Universus è l’ente per conto del quale Paolo Rinaldi stava effettuando alcuni studi sull’erosione della costa assieme ad una collega. Indagato anche, per l’omessa apposizione di segnali di pericolo, il dirigente dell’ufficio traffico del Comune di Brindisi Carlo Cioffi. La tragedia avvenne intorno alle 10,30 del mattino, esattamente lungo il tratto di circa cinque chilometri, più volte dichiarato a rischio dagli esperti. Paolo si trovava sul posto insieme alla collega Anna Scarlino, 30 anni, accompagnati dal guardaparco Marinò, stavano misurando l’erosione del litorale, attività prevista dal corso “Tecnico Gis per la gestione delle coste e delle aree rurali” bandito dall’Universus leccese. Per il 29enne, purtroppo, non ci fu scampo. Il processo che è iniziato ieri dovrà stabilire se la tragedia si poteva evitare oppure no.

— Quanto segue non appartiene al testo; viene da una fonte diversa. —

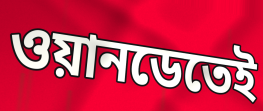
ওয়ানডেতেই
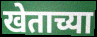
खेताच्या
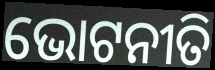
ଭୋଟନୀତି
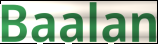
Baalan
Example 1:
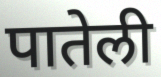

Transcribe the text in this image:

पातेली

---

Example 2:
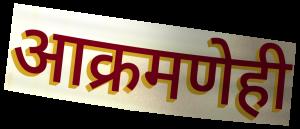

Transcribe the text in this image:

आक्रमणेही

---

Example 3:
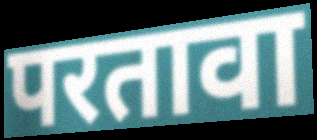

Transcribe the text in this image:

परतावा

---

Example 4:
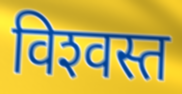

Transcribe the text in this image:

विश्‍वस्त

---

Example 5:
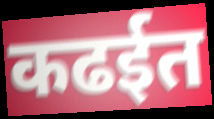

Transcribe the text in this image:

कढईत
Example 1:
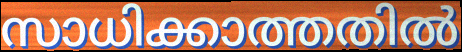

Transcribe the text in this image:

സാധിക്കാത്തതിൽ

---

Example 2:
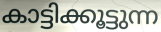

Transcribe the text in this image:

കാട്ടിക്കൂട്ടുന്ന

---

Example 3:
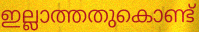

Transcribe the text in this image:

ഇല്ലാത്തതുകൊണ്ട്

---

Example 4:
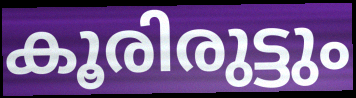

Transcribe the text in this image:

കൂരിരുട്ടും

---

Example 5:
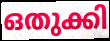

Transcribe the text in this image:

ഒതുക്കി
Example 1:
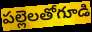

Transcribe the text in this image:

పల్లెలతోగూడి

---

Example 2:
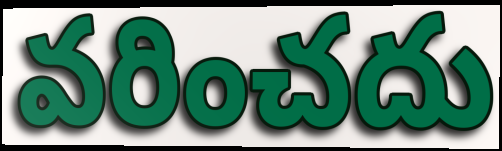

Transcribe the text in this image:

వరించదు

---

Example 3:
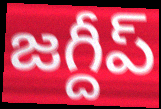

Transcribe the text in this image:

జగ్దీప్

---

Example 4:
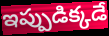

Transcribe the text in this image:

ఇప్పుడిక్కడే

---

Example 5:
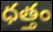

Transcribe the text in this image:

ధత్తం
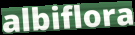
albiflora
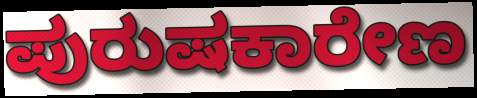
ಪುರುಷಕಾರೇಣ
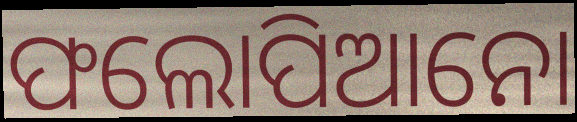
ଫଲୋପିଆନୋ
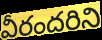
వీరందరిని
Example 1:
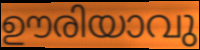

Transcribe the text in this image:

ഊരിയാവു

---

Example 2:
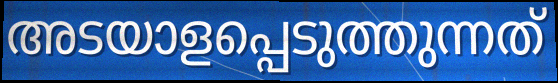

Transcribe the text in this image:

അടയാളപ്പെടുത്തുന്നത്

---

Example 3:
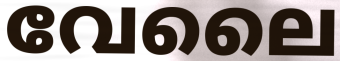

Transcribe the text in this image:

വേലൈ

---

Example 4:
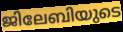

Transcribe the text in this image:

ജിലേബിയുടെ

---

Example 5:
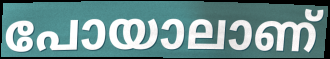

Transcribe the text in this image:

പോയാലാണ്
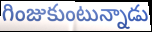
గింజుకుంటున్నాడు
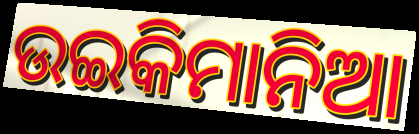
ଉଇକିମାନିଆ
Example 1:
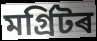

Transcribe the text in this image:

মৰ্গ্ৰিটৰ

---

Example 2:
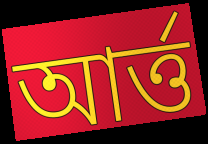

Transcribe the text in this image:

আৰ্ত্ত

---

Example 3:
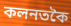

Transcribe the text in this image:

কলনতকৈ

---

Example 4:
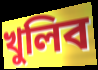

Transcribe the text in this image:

খুলিব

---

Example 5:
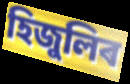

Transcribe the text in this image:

হিজুলিৰ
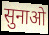
सुनाओ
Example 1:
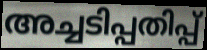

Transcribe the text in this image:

അച്ചടിപ്പതിപ്പ്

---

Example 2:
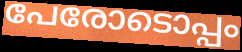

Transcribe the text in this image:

പേരോടൊപ്പം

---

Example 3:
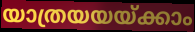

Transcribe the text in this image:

യാത്രയയയ്ക്കാം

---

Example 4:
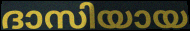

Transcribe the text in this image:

ദാസിയായ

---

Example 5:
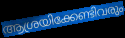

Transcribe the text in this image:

ആശ്രയിക്കേണ്ടിവരും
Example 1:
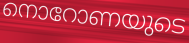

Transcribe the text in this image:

നൊറോണയുടെ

Dopo due anni il ricordo di te è ancora vivo
Sono passati oltre due anni da quella mattina di ottobre. Ma il dolore non è mutato, è rimasto lì congelato in fondo al cuore. La rabbia anche. Probabilmente quella mattina non dovevi essere lì, sotto quella roccia pronta a cedere da un momento all’altro. Chissà cosa mi diresti oggi. Cosa penseresti di tutta questa storia dell’Ilva. Tu che amavi tanto la natura e l’ambiente da averne fatto la tua ragione di vita. Con sacrifici enormi ma con una caparbietà senza pari. Come scrissi due anni fa il giorno dopo la tragedia, “possedevi una dignità, un rispetto di te stesso che pochi uomini hanno la fortuna di possedere”. Chissà dove sei, adesso. Se la tua anima, il tuo spirito, il tuo fantasma o ciò che resta di te, è ancora qui. Mi piace pensare che te la spassi, tra ricerche e pedalate, sulle strade e le spiagge della litoranea, in quello scorcio di mare dove villeggiavi d’estate. Mi piace pensare che sei ancora qui. Ma forse la mia è soltanto una stupida illusione. Allora ti faccio una promessa: seguirò il tuo processo al meglio, per onorare la tua memoria e darti giustizia. Per quel che vale. Magari, oggi come allora, starai ancora sorridendo a quel destino beffardo che ti ha preso e portato via troppo presto. “Non mi ricordo se c’era la luna. E né che occhi aveva il ragazzo. Ma mi ricordo quel sapore in gola. E l’odore del mare come uno schiaffo. A Pa’, tutto passa, il resto va”. (“A’ Pa”, Francesco De Gregori). Continua al meglio il tuo viaggio, se puoi.